By Saijel Kishan and Katherine Burton

Nov. 11 (Bloomberg) -- Tontine Associates LLC, the investment firm run by Jeffrey Gendell, plans to liquidate two stock hedge funds after they lost more than two-thirds of their value this year, people familiar with the matter said.

Gendell gave no timetable for unwinding the funds, Tontine Capital Partners LP and Tontine Partners LP, during a conference call yesterday with clients, according to the people, who asked not to be named because the information is private. Options for raising cash include selling the funds' investments privately or pushing the companies in which they are the biggest shareholder to sell themselves.

Tontine, based in Greenwich, Connecticut, had been one of the industry's best performers, with its four funds returning an average of 38 percent annually since opening. Tontine Capital Partners plunged 77 percent this year through October and Tontine Partners fell 67 percent through September.

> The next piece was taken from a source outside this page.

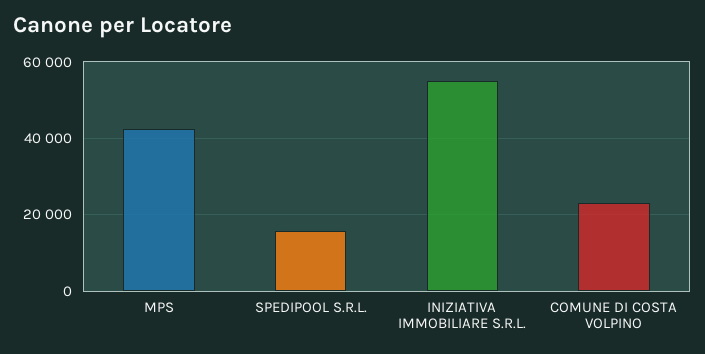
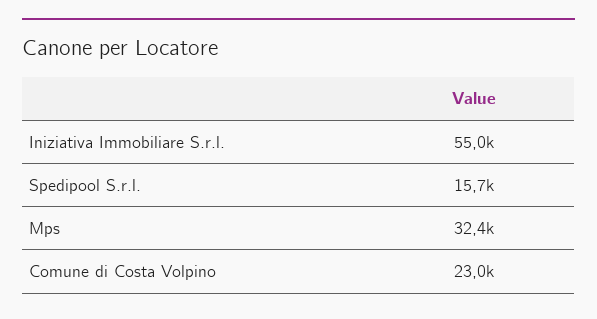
MPS: 42000 -> 32400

``The combination of falling commodity prices, massive anticipated hedge-fund redemptions and the seizing up of the credit markets cause an enormous dislocation in our portfolios,'' Gendell, 49, wrote in a letter to clients last month. The firm managed $7 billion at the end of 2007.

Gendell, who will continue to run Tontine Financial Partners LP and Tontine-25 funds, declined to comment. The liquidation was reported earlier today by cable-television network CNBC.

Hedge funds are reeling from the worst financial crisis since the Great Depression, losing an average of 15.5 percent this year, according to Hedge Fund Research Inc. of Chicago. Firms including Ospraie Management LLC, Drake Management LLC and Sunova Capital LP are liquidating hedge funds after posting losses this year.

Funds Closing Doors

An estimated 700 funds may go out of business by the end of the year, an increase of 24 percent from 2007, Hedge Fund Research has said.

For eight companies in which Tontine is the largest holder, the firm may try to sell its stake privately to another buyer, or push the company to put itself on the block, according to documents filed yesterday with the Securities and Exchange Commission.

The eight companies are: Miscor Group Ltd, Broadwind Energy Inc., Exide Technologies, Neenah Enterprises Inc., Integrated Electrical Services Inc., Patrick Industries Inc., Innospec Inc., and Westmoreland Coal Co.

Tontine may also transfer its shares in these companies to investors, the filings said.

Gendell, a former sports reporter for the Associated Press, previously worked as head of stock investing at Odyssey Partners LP, an early hedge fund started by the late Jack Nash whose alumni include John Paulson of Paulson & Co.

Hedge funds are private, largely unregulated pools of capital whose managers can buy or sell any assets, bet on falling as well as rising asset prices, and participate substantially in profits from money invested.